Insurance — After-the-event (ATE) policy — Policy holder losing claim for damages –Claimants awarded costs against policy holder — Policy holder becoming insolvent — Defendant underwriter purportedly avoiding ATE policy on grounds that policy holder not acting in utmost good faith — Whether underwriter entitled to avoid policy — Claim dismissed
Between 1997 and 1999, a company (CPH) had negotiated with NCP car parks to purchase a site in Birmingham. However, a sale was not agreed and CHP relinquished its position with NCP in favour of the claimants in return for, it claimed, a substantial “package of remuneration”. The package included: (i) 2% of the site purchase price: (ii) an agreement by the claimants to sell the commercial element of the scheme to CPH at cost; and (iii) a commission of 0.5% of the sale price of each flat sold. The claimants bought the site in November 1999 for £3.6m. In September 2001, after securing planning permission for the scheme, the claimants sold the site to a third party for £5.057m.
CPH subsequently sued the claimants for damages for breach of agreement. At the trial, the claimants denied the existence of any remuneration package and claimed that, in order to rescue the project, they had agreed to only pay the £56,620 professional fees that CPH had incurred during negotiations with NCP.
The High Court dismissed CPH’s claim, holding that it was highly unlikely that the claimants would have agreed to pay commission on the resale value of the flats and inconceivable that they would have agreed to the arrangement claimed by CPH. The judge ordered that CPH to pay the claimants’ costs on an indemnity basis in view of the dishonest way in which evidence had been provided and because documents had been created after the events for the purpose of giving a false impression to the court.

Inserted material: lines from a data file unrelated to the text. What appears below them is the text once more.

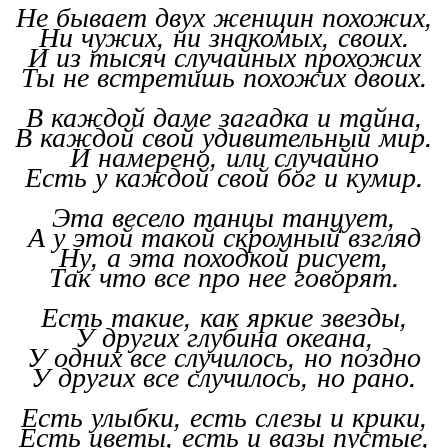
Не бывает двух женщин похожих,
Ни чужих, ни знакомых, своих.
И из тысяч случайных прохожих
Ты не встретишь похожих двоих.
В каждой даме загадка и тайна,
В каждой свой удивительный мир.
И намерено, или случайно
Есть у каждой свой бог и кумир.
Эта весело танцы танцует,
А у этой такой скромный взгляд
Ну, а эта походкой рисует,
Так что все про нее говорят.
Есть такие, как яркие звезды,
У других глубина океана,
У одних все случилось, но поздно
У других все случилось, но рано.
Есть улыбки, есть слезы и крики,
Есть цветы, есть и вазы пустые,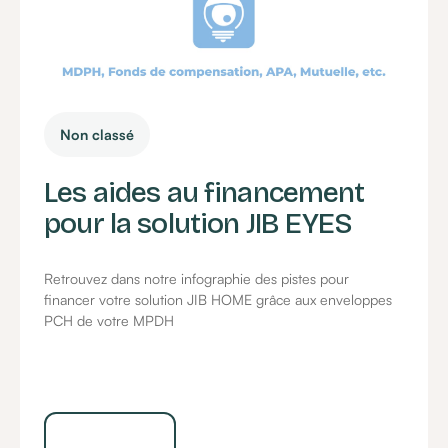
Non classé
Les aides au financement
pour la solution JIB EYES
Retrouvez dans notre infographie des pistes pour
financer votre solution JIB HOME grâce aux enveloppes
PCH de votre MPDH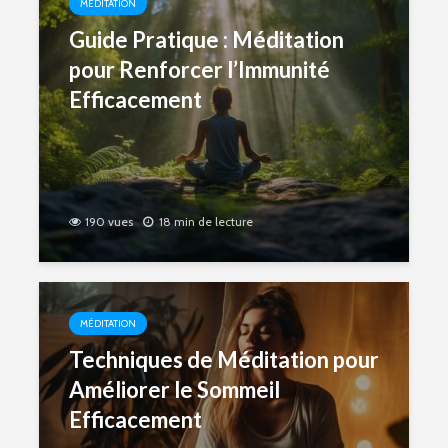
MÉDITATION
Guide Pratique : Méditation
pour Renforcer l’Immunité
Efficacement
190 vues
18 min de lecture
MÉDITATION
Techniques de Méditation pour
Améliorer le Sommeil
Efficacement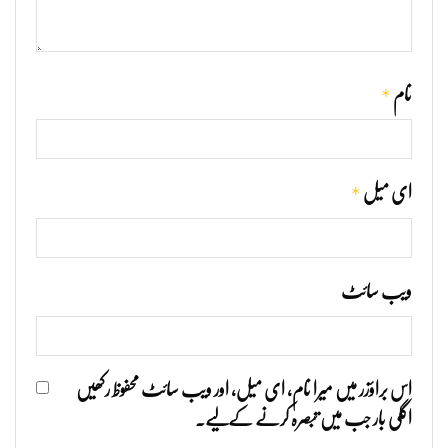
*
نام
*
ای میل
ویب‌ سائٹ
اس براؤزر میں میرا نام، ای میل، اور ویب سائٹ محفوظ رکھیں
اگلی بار جب میں تبصرہ کرنے کےلیے۔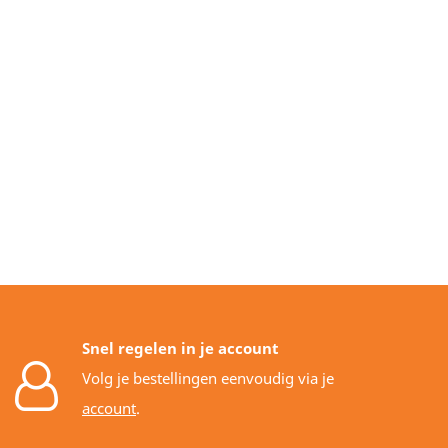
Snel regelen in je account
Volg je bestellingen eenvoudig via je
account
.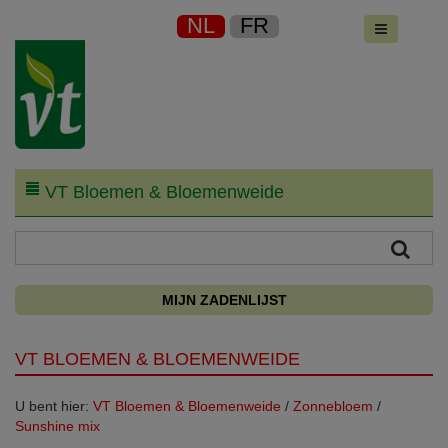
NL
FR
VT Bloemen & Bloemenweide
MIJN ZADENLIJST
VT BLOEMEN & BLOEMENWEIDE
U bent hier:
VT Bloemen & Bloemenweide
/
Zonnebloem
/
Sunshine mix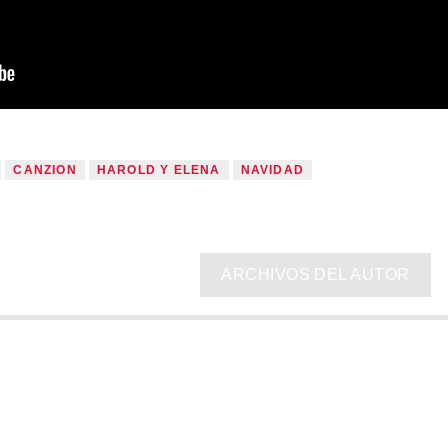
CANZION
HAROLD Y ELENA
NAVIDAD
ARCHIVOS DEL AUTOR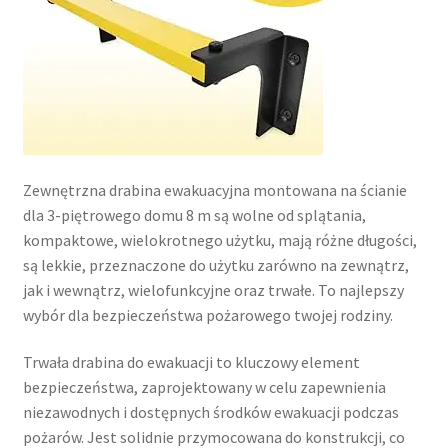
Zewnętrzna drabina ewakuacyjna montowana na ścianie
dla 3-piętrowego domu 8 m są wolne od splątania,
kompaktowe, wielokrotnego użytku, mają różne długości,
są lekkie, przeznaczone do użytku zarówno na zewnątrz,
jak i wewnątrz, wielofunkcyjne oraz trwałe. To najlepszy
wybór dla bezpieczeństwa pożarowego twojej rodziny.
Trwała drabina do ewakuacji to kluczowy element
bezpieczeństwa, zaprojektowany w celu zapewnienia
niezawodnych i dostępnych środków ewakuacji podczas
pożarów. Jest solidnie przymocowana do konstrukcji, co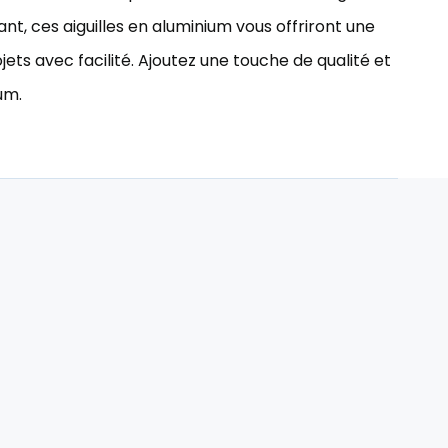
nt, ces aiguilles en aluminium vous offriront une
ets avec facilité. Ajoutez une touche de qualité et
um.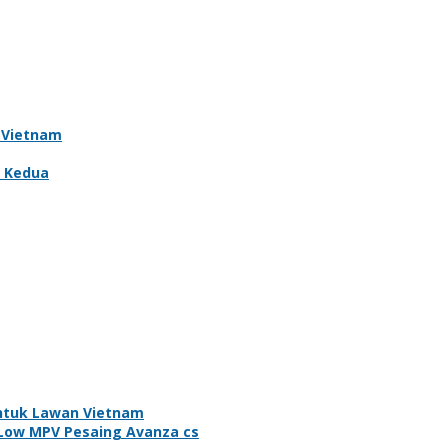
 Vietnam
a Kedua
Untuk Lawan Vietnam
 Low MPV Pesaing Avanza cs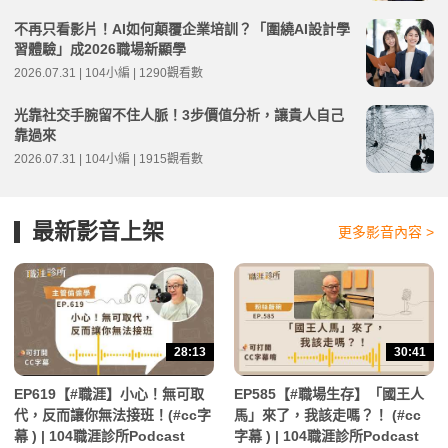
不再只看影片！AI如何顛覆企業培訓？「圍繞AI設計學
習體驗」成2026職場新顯學
2026.07.31 | 104小編 | 1290觀看數
光靠社交手腕留不住人脈！3步價值分析，讓貴人自己
靠過來
2026.07.31 | 104小編 | 1915觀看數
最新影音上架
更多影音內容 >
28:13
30:41
EP619【#職涯】小心！無可取
EP585【#職場生存】「國王人
代，反而讓你無法接班！(#cc字
馬」來了，我該走嗎？！ (#cc
幕 ) | 104職涯診所Podcast
字幕 ) | 104職涯診所Podcast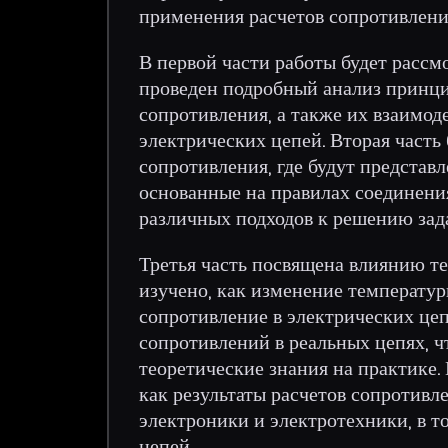
применения расчетов сопротивлени
В первой части работы будет рассм
проведен подробный анализ принци
сопротивления, а также их взаимо
электрических цепей. Вторая часть
сопротивления, где будут представ
основанные на правилах соединени
различных подходов к решению зада
Третья часть посвящена влиянию те
изучено, как изменение температур
сопротивление в электрических цеп
сопротивлений в реальных цепях, 
теоретические знания на практике. 
как результаты расчетов сопротивл
электроники и электротехники, в т
цепей.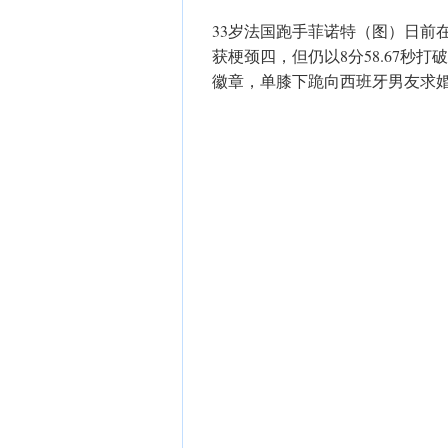
33岁法国跑手菲诺特（图）日前在
获梗颈四，但仍以8分58.67秒
徽章，单膝下跪向西班牙男友求婚并获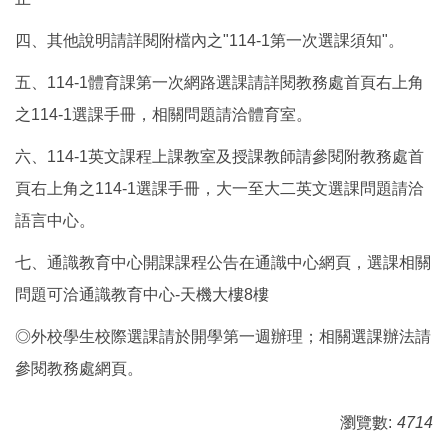
四、其他說明請詳閱附檔內之"114-1第一次選課須知"。
五、114-1體育課第一次網路選課請詳閱教務處首頁右上角
之114-1選課手冊，相關問題請洽體育室。
六、114-1英文課程上課教室及授課教師請參閱附教務處首
頁右上角之114-1選課手冊，大一至大二英文選課問題請洽
語言中心。
七、通識教育中心開課課程公告在通識中心網頁，選課相關
問題可洽通識教育中心-天機大樓8樓
◎外校學生校際選課請於開學第一週辦理；相關選課辦法請
參閱教務處網頁。
瀏覽數:
4714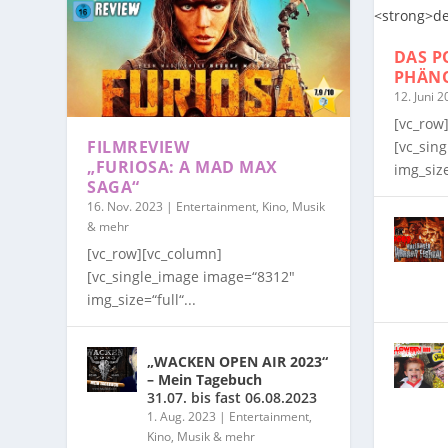
DAS P
PHÄN
12. Juni 
[vc_row
FILMREVIEW
[vc_sin
„FURIOSA: A MAD MAX
img_size
SAGA“
16. Nov. 2023
|
Entertainment, Kino, Musik
& mehr
[vc_row][vc_column]
[vc_single_image image=“8312″
img_size=“full“...
„WACKEN OPEN AIR 2023“
– Mein Tagebuch
31.07. bis fast 06.08.2023
1. Aug. 2023
|
Entertainment,
Kino, Musik & mehr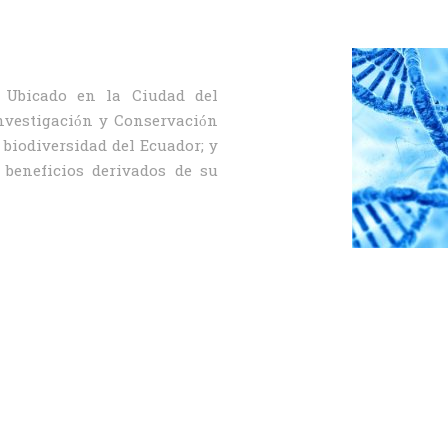
Ubicado en la Ciudad del
nvestigación y Conservación
 biodiversidad del Ecuador; y
s beneficios derivados de su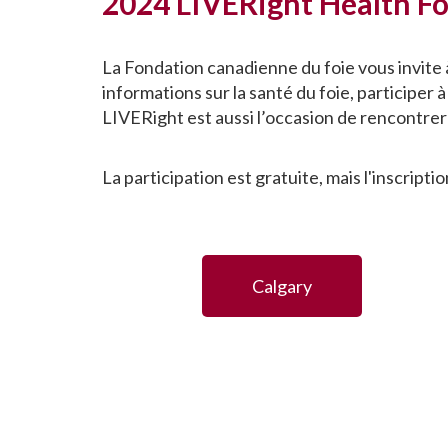
2024 LIVERight Health F
La Fondation canadienne du foie vous invite 
informations sur la santé du foie, participer 
LIVERight est aussi l’occasion de rencontrer 
La participation est gratuite, mais l'inscripti
Calgary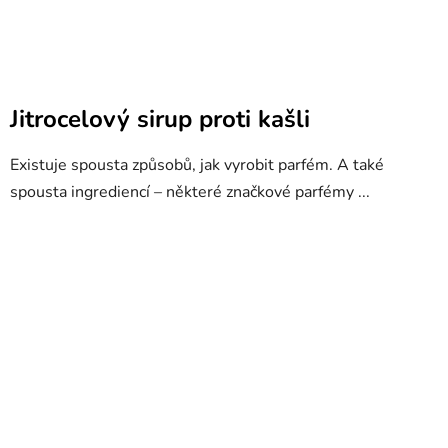
Jitrocelový sirup proti kašli
Existuje spousta způsobů, jak vyrobit parfém. A také
spousta ingrediencí – některé značkové parfémy ...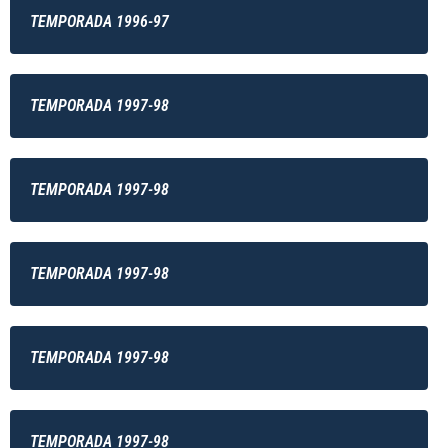
TEMPORADA 1996-97
TEMPORADA 1997-98
TEMPORADA 1997-98
TEMPORADA 1997-98
TEMPORADA 1997-98
TEMPORADA 1997-98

Since CPH had been wound up as being insolvent, the claimants brought proceedings against the defendant underwriter, pursuant to section 1 of the Third Parties (Rights against Insurers) Act 1930, in respect of an after-the-event (ATE) insurance policy that the defendant had purported to avoid for material misrepresentation and non-disclosure.
The claimants argued that the defendant had failed to establish that it had been induced to enter into the ATE policy by the alleged misrepresentations or non-disclosure. Alternatively, it had waived its right to avoid the policy.
Held: The claim was dismissed.
The right to avoid had not been waived. On the facts and the evidence assessed by the judge, the defendant had not been aware of the systematic dishonesty involved and had made no representations that any such factor would not be relied upon by way of avoidance or otherwise.
Even if that conclusion were wrong, it could not be said that the defendant had been guilty of negligent underwriting having regard to the material that had been disclosed; nor could it be inferred that any additional disclosure would not have made any difference. Although many underwriters might have rejected the risk, it could not be said that they would certainly have rejected it as being too risky. The defendant’s assessment of the risk had not been so imprudent as to give rise to the conclusion that it would have had no regard to full disclosure and accurate representations.
Even assuming that CPH had had a genuine belief in the legitimacy of its claim, the claimants had failed to show that the defendant’s reaction, or lack of it, on learning of the true facts during the currency of the policy demonstrated that no inducement arose fromany misrepresentation or non-disclosure. The defendant had not affirmed the policy and there had been no indication that, on becoming aware of a ground of avoidance, it had elected not to rely on it.
The fact that the experts had agreed that the alleged misrepresentations and non-disclosures were material led inexorably to the abandonment of the claimants’ pleaded case that a special approach was required in the context of ATE insurance to the effect that the factual account of the underlying events was not material but only the risk assessment of the legal team retained. That concession had been rightly made as a matter of law: Al-Koronky v Time-Life Entertainment Group Ltd [2006] EWCA Civ 1123; [2007] 1 Costs LR 57 considered.
David Cavender QC (instructed by Nabarro LLP) appeared for the claimants; Sue Carr QC and Jonathan Hough (instructed by Davenport Lyons Solicitors) appeared for the defendant.